The Good is Do-Won (Bounty Hunter, a Korean Dirty Harry), The Bad is Chang-yi (Head Honcho, raving psycho) and The Weird is Tae-Goo (petty thief, murders only if necessary). These three Korean exiles duke it out in a Chinese desert and, if this all sounds a little bizarre, it’s because it is. But as the crazy roller coasts gets more and more out of control, curiosity overwhelms, and it’s impossible not to sit out the ride.
A map is unearthed that shows the exact spot where a cask of treasure is buried. The myth surrounding it is so fabled, the treasure is coveted by the highest (the Japanese army) to the lowest (the Asian desert bandits), with our three heroes sandwiched somewhere in between. Rumors of the treasure spread like Chinese whispers and, as dreams of opulence grow, a frantic blood lust fills the air. The journey to seek out the prize stretches across the vast desert until, finally, the dust settles over our three heroes and they find themselves face to face, with the treasure lying beneath their very feet.
The director/writer states that this is a story about three men who engage in a chase across Manchuria and, basically, that’s what it is, but unfortunately the story is filled with so many other warring factions that at times it becomes confusing and, if you don’t know who’s axing who to pieces, who are you supposed to cheer for? With so much going on, we hardly get to know Do-Won and learn little more about Chang-yi, who, psychotic tendencies aside, could be a fun guy to hang out with.
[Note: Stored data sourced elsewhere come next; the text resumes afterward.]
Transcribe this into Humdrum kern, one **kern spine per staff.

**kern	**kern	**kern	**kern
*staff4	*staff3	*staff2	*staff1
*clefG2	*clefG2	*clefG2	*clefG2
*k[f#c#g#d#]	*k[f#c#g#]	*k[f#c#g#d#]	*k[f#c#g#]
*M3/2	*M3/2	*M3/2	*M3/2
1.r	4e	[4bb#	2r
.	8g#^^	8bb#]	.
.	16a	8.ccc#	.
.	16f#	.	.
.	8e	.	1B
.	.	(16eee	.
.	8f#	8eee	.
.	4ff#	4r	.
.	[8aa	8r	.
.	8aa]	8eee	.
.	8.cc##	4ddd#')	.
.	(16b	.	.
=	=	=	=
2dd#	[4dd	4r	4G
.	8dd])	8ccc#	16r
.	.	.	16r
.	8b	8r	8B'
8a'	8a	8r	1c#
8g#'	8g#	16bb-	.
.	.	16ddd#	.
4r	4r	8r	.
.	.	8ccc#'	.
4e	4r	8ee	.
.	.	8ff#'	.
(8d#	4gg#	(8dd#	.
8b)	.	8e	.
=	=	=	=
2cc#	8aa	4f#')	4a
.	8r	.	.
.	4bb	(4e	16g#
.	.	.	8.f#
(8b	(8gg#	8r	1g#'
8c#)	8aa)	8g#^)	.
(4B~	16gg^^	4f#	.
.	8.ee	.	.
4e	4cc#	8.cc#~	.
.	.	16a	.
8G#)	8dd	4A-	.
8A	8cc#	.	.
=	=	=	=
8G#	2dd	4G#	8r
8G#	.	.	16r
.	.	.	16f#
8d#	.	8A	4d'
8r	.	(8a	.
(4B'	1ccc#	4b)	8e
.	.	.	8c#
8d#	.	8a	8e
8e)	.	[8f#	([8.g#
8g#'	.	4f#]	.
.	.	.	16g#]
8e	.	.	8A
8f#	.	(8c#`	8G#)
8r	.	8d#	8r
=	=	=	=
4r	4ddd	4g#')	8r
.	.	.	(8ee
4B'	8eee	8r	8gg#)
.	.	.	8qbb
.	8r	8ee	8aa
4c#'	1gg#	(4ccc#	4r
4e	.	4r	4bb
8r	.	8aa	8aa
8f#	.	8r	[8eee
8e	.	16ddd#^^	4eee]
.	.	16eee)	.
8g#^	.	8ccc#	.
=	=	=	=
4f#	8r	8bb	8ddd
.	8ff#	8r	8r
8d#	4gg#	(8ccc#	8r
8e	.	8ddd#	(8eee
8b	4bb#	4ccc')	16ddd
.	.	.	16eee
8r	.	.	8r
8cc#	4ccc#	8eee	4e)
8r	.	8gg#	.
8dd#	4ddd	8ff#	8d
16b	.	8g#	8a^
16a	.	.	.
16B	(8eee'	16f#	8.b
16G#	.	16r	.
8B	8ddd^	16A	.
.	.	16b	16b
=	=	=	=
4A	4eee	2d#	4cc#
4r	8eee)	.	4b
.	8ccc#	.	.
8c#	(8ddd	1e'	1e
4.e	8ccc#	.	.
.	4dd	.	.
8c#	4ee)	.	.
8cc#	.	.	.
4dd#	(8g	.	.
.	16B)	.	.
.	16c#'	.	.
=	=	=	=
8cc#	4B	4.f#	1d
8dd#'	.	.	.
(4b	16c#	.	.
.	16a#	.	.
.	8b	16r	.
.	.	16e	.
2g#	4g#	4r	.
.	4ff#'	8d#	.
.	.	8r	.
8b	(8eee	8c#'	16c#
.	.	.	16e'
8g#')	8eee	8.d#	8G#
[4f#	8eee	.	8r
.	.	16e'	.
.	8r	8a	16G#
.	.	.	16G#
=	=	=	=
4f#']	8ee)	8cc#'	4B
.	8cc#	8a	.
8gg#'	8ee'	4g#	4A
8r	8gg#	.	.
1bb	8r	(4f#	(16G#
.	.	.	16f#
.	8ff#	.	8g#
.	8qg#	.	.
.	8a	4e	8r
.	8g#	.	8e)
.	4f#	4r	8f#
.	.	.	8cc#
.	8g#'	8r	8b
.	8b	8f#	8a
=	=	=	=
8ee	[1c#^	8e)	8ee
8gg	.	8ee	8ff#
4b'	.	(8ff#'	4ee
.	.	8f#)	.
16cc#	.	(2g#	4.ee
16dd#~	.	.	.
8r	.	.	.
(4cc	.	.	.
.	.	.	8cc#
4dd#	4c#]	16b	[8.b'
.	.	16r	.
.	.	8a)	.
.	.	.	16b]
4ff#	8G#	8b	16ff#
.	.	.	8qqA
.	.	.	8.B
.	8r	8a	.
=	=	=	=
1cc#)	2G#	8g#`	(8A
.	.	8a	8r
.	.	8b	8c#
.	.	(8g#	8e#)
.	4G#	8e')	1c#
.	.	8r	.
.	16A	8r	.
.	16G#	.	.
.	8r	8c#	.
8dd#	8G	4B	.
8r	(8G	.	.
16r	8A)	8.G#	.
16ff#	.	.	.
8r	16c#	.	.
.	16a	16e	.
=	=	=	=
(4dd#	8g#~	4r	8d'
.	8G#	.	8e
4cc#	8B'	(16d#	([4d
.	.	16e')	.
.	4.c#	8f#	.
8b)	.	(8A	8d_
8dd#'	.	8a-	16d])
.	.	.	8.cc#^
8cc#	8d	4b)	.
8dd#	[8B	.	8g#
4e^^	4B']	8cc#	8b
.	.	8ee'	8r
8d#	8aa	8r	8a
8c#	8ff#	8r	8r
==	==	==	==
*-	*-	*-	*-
He has hair like Prince, always wears a smart three-piece pin-stripe and turns down the offer of a free ride because, “Bandits don’t use tickets to get on trains, they stop them“. How cool is that? The only person we get to know is Tae-Goo, which makes it appear that it’s his story, but this is not the writer’s intent.
The final battle scenes are beautifully depicted and, although there is great momentum, all the extras present a problem of their own and when they disappear in seconds so that our three heroes can be alone. The silence becomes deafening. The filmmakers make a feeble attempt to justify their sudden absence, which doesn’t work and, as the payoff has a couple of great twists, there is an even bigger question why a more succinct story was not told. But there are plenty of funny moments, as long as you can take your humor wrapped in blood and gore, and it’s really worth taking a trip with Harry, Psycho Chang and the guy they call That Weirdo.